● **Problèmes à résoudre**
A – D'après le texte sur la politique de non-fraternisation, qui a mis cette politique en œuvre en janvier ?
B – Transcrivez sans modification le passage du texte sur la politique de non-fraternisation qui commence à « Une version plus » et se termine à « consulats en Chine. ».

● **Texte du document**
Quatre sources au courant du dossier ont informé l’AP de cette politique, mise en œuvre par l’ambassadeur américain sortant, Nicholas Burns, en janvier, peu avant son départ de Chine. Ces personnes ont souhaité garder leur anonymat auprès de l’agence de presse.
Pas de fraternisation avec l’ennemi
Certaines agences américaines ont déjà des règles strictes concernant les relations. Cependant, cette politique générale de « non-fraternisation » est inédite depuis la Guerre froide. Il n’est pas rare que des diplomates américains en poste à l’étranger fréquentent des locaux, voire les épousent.
Une version plus restreinte de cette politique a été promulguée en 2024, interdisant au personnel américain toute « relation amoureuse et sexuelle » avec des citoyens chinois travaillant comme gardes et autres personnels de soutien à l’ambassade des États-Unis et dans cinq consulats en Chine.

● **Segment de données**
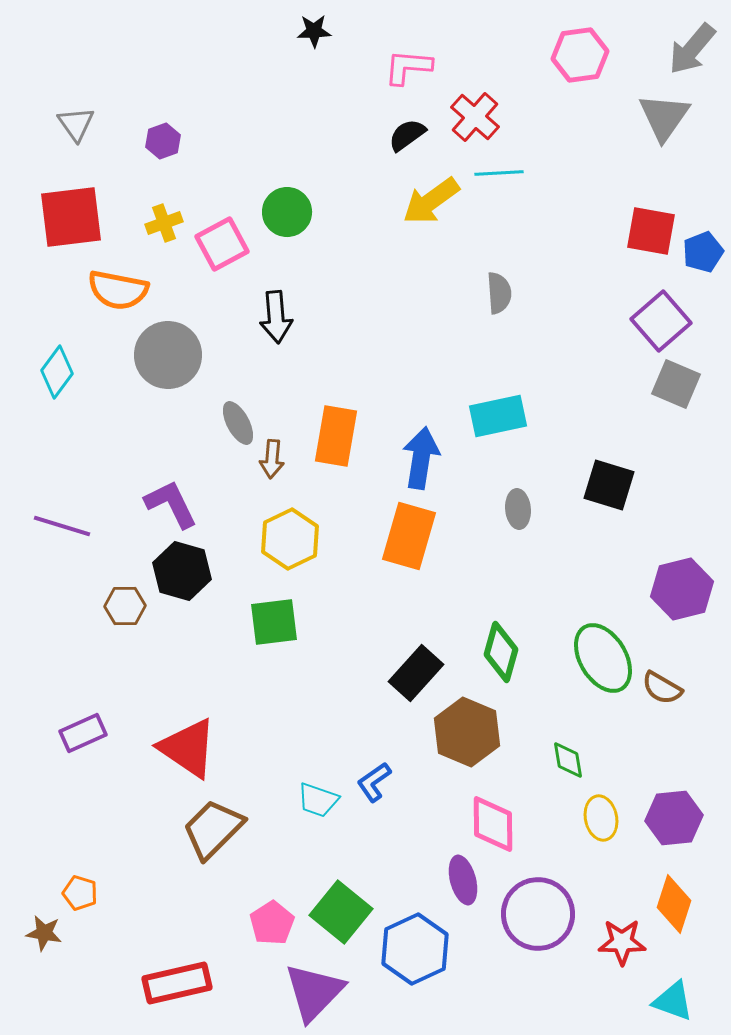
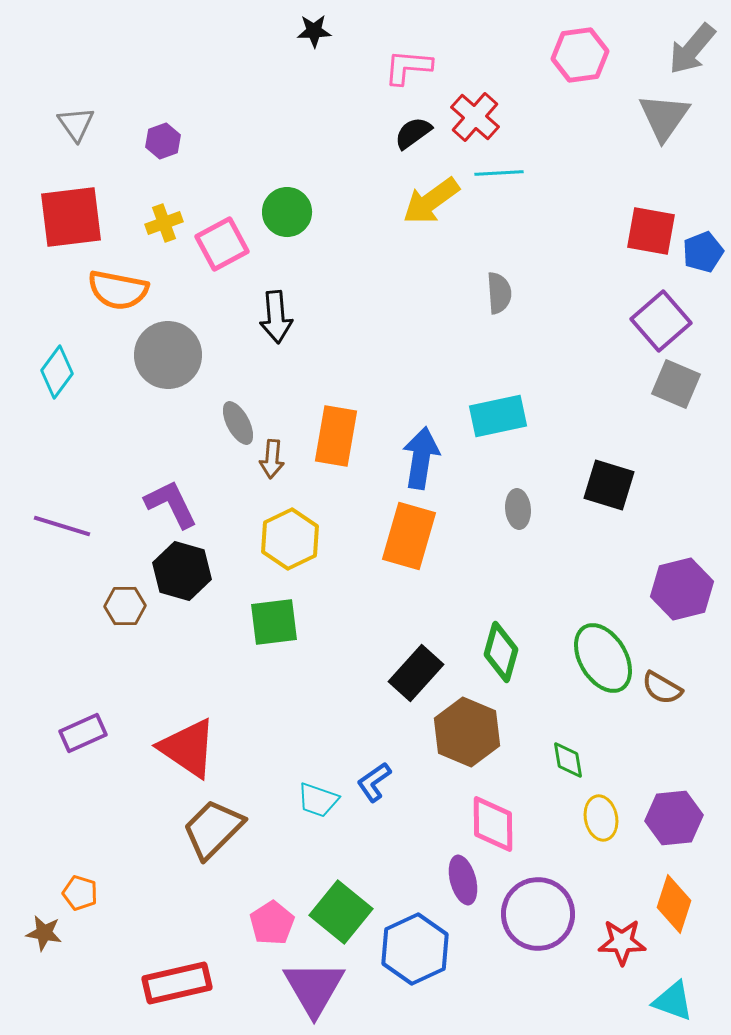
black semicircle at (407, 135): moved 6 px right, 2 px up
purple triangle at (314, 992): moved 4 px up; rotated 14 degrees counterclockwise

● **Réponses aux exercices**
A – L'ambassadeur américain sortant, Nicholas Burns.

B –
Une version plus restreinte de cette politique a été promulguée en 2024, interdisant au personnel américain toute « relation amoureuse et sexuelle » avec des citoyens chinois travaillant comme gardes et autres personnels de soutien à l’ambassade des États-Unis et dans cinq consulats en Chine.